Baseline (Before You Start)
You can't measure change if you don't know where you started. Run a baseline panel before your first GLP-1 dose. This becomes your reference point for everything else.
What to test
- Metabolic: HbA1c, fasting glucose, fasting insulin
- Lipids: Total cholesterol, LDL, HDL, triglycerides
- Liver: ALT, AST
- Kidney: BUN, creatinine, eGFR
- Thyroid: TSH (rule out unrelated metabolic issues)
- Inflammation: hs-CRP
- Optional but useful: Body composition scan (DEXA or InBody) for lean mass baseline
Why these matter: GLP-1s affect glucose control, lipids, liver fat, and weight composition simultaneously. You want to see all of these moving in the right direction — and catch any that aren't.
Titration Check (Week 8-12)
By week 8-12 you've gone through dose escalation. Now we look at what's actually changing in your bloodwork. This is the most important checkpoint — it tells you if the protocol is working.
What to retest
Run the same panel as baseline. Compare side by side.
What to look for:
- HbA1c: Should be trending down if it was elevated at baseline
- Fasting glucose & insulin: Both should be improving (better insulin sensitivity)

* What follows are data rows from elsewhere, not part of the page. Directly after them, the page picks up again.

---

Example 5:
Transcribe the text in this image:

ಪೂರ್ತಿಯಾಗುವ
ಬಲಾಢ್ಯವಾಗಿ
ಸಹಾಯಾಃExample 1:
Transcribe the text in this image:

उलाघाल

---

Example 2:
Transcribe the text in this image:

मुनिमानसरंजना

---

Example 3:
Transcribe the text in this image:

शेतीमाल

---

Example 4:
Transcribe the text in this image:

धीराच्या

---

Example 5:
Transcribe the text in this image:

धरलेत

- Triglycerides: Often the fastest-moving lipid marker
- ALT/AST: Should improve as liver fat decreases — peak improvement around week 30
- Anything getting worse? That's a signal to investigate, not panic. Often nutrition or hydration related.
Maintenance (Quarterly)
Once you're past titration, you don't need to test as often. Quarterly check-ins are enough to catch drift. The goal here is to make sure nothing is silently getting worse — particularly nutrition status.

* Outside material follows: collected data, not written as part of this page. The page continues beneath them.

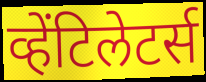
व्हेंटिलेटर्स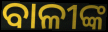
ବାଳୀଙ୍କ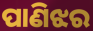
ପାଣିଝରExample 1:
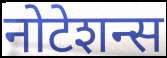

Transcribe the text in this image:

नोटेशन्स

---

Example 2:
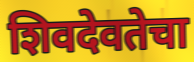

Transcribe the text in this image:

शिवदेवतेचा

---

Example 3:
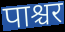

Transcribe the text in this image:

पाश्चर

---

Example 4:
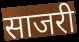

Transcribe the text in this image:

साजरी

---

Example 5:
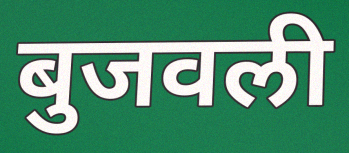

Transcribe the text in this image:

बुजवली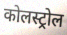
कोलस्ट्रोल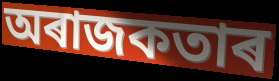
অৰাজকতাৰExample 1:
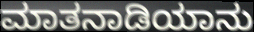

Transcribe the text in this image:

ಮಾತನಾಡಿಯಾನು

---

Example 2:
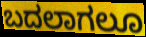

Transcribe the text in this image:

ಬದಲಾಗಲೂ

What to add to maintenance panels
- Vitamin D: Often drops with reduced food intake
- Iron / ferritin: Especially important for women
- B12: Common deficiency on GLP-1s
- Magnesium: Affects sleep, muscle cramps, mood
- Body composition: Are you preserving muscle, or just losing weight?
The key question at this phase: Is the weight you're losing the right kind of weight? → Nutrition guide for GLP-1 users
Long-Term Review (6-12 months)
At 6 and 12 months, run a comprehensive review. This is where you assess whether the protocol is sustainable, whether you're approaching maintenance dose, and whether anything needs to change for the long haul.
Long-term review questions
- Have all metabolic markers normalized or improved?
- Is body composition (lean vs. fat mass) trending in the right direction?
- Are micronutrients staying in range?
- Is energy / sleep / mood stable?
- What's the lowest effective dose? (Could you maintain on less?)
- What does your plan look like if you taper off?
This is also when you have a meaningful conversation with your prescriber about long-term strategy. You'll show up with data, not vibes.
The Loop Never Stops
Every retest gives you new information. Every new piece of information leads to a small adjustment. Every adjustment compounds over time. That's the closed loop.